» **GIVEN RECORDS**
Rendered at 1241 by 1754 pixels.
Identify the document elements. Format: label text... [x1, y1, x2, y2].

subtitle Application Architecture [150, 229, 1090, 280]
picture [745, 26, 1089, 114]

---

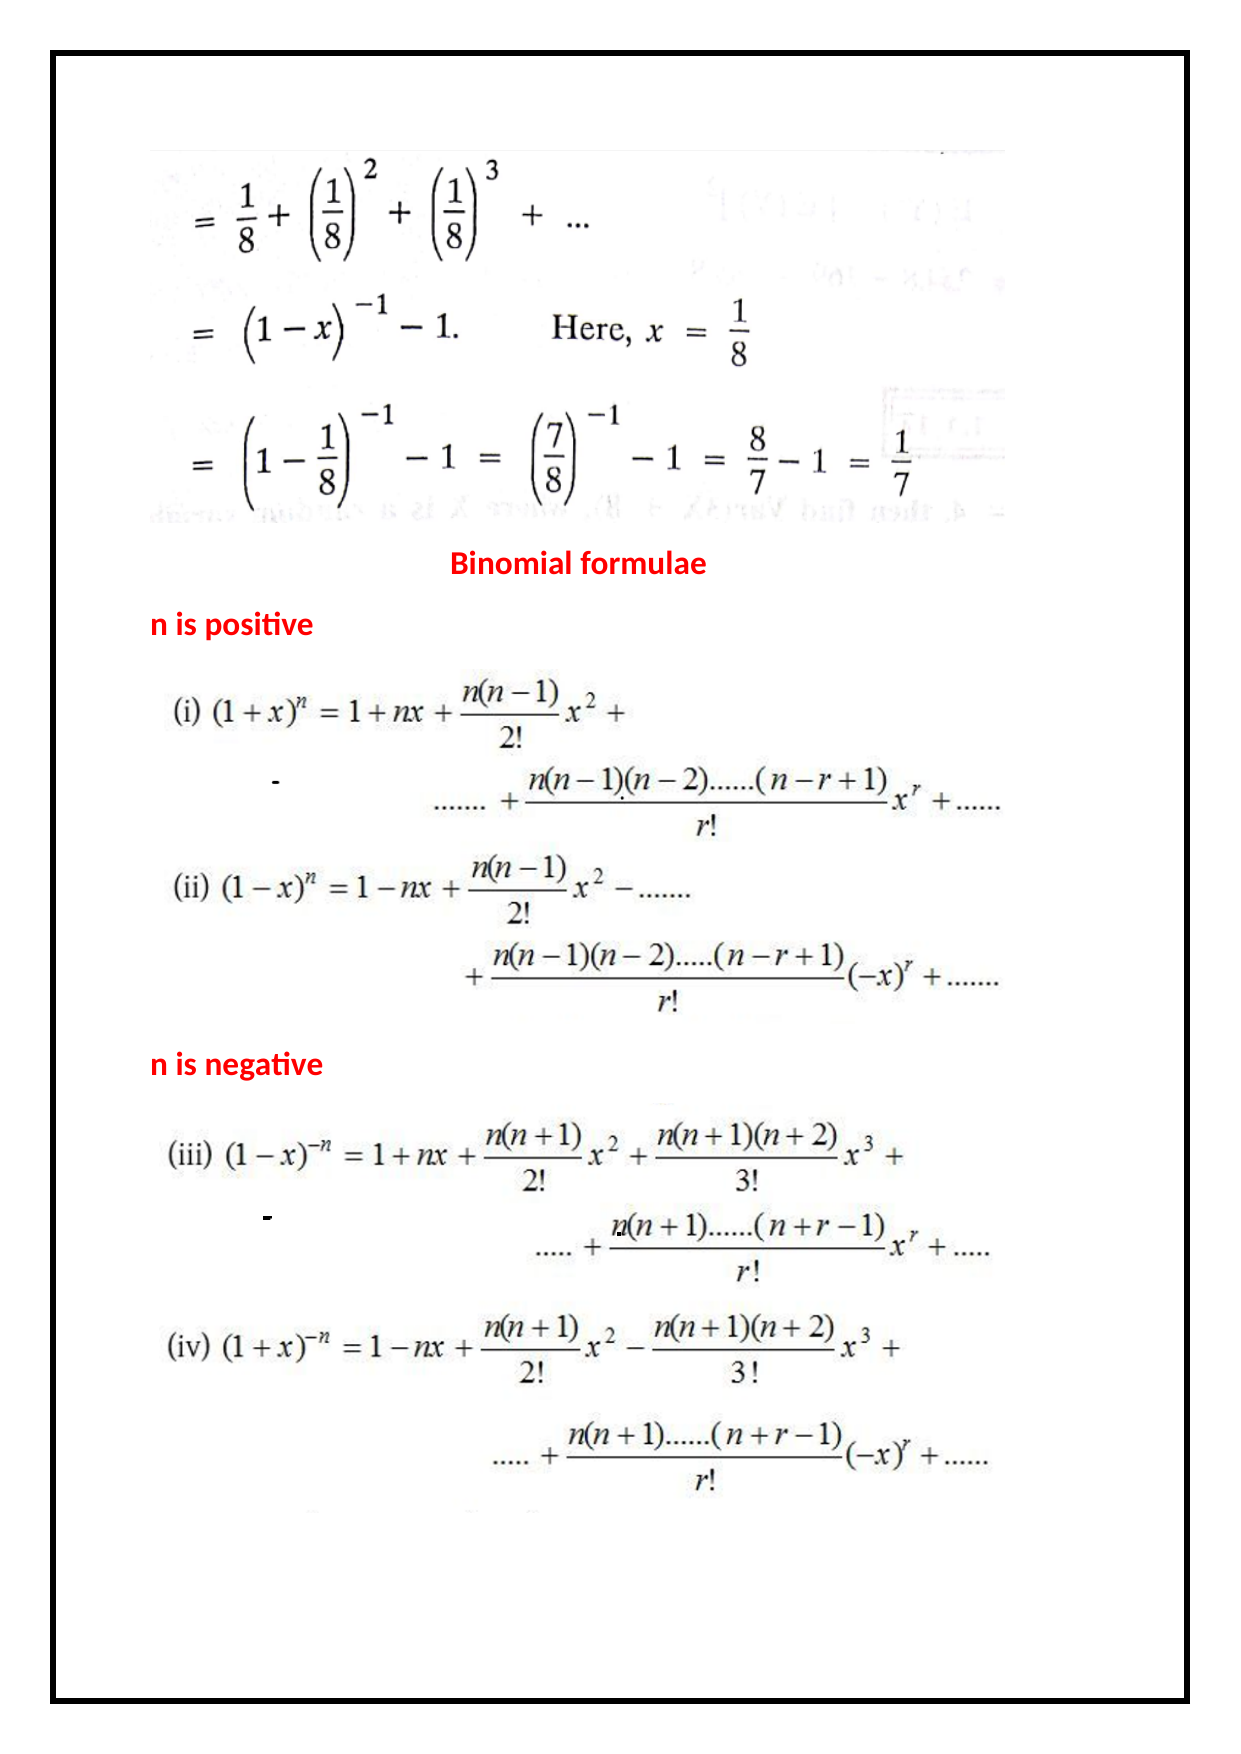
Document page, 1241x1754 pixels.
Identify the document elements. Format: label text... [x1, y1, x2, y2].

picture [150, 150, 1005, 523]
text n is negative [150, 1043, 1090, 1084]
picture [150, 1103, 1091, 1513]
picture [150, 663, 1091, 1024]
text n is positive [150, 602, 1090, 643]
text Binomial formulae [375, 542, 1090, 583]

...

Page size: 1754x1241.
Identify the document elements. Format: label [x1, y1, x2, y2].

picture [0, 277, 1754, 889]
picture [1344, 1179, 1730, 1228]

» **EXERCISE INSTRUCTIONS**
Tell how many lines of the listing include the word "pixels", replying with nothing but the number.

» **TASK ANSWER**
2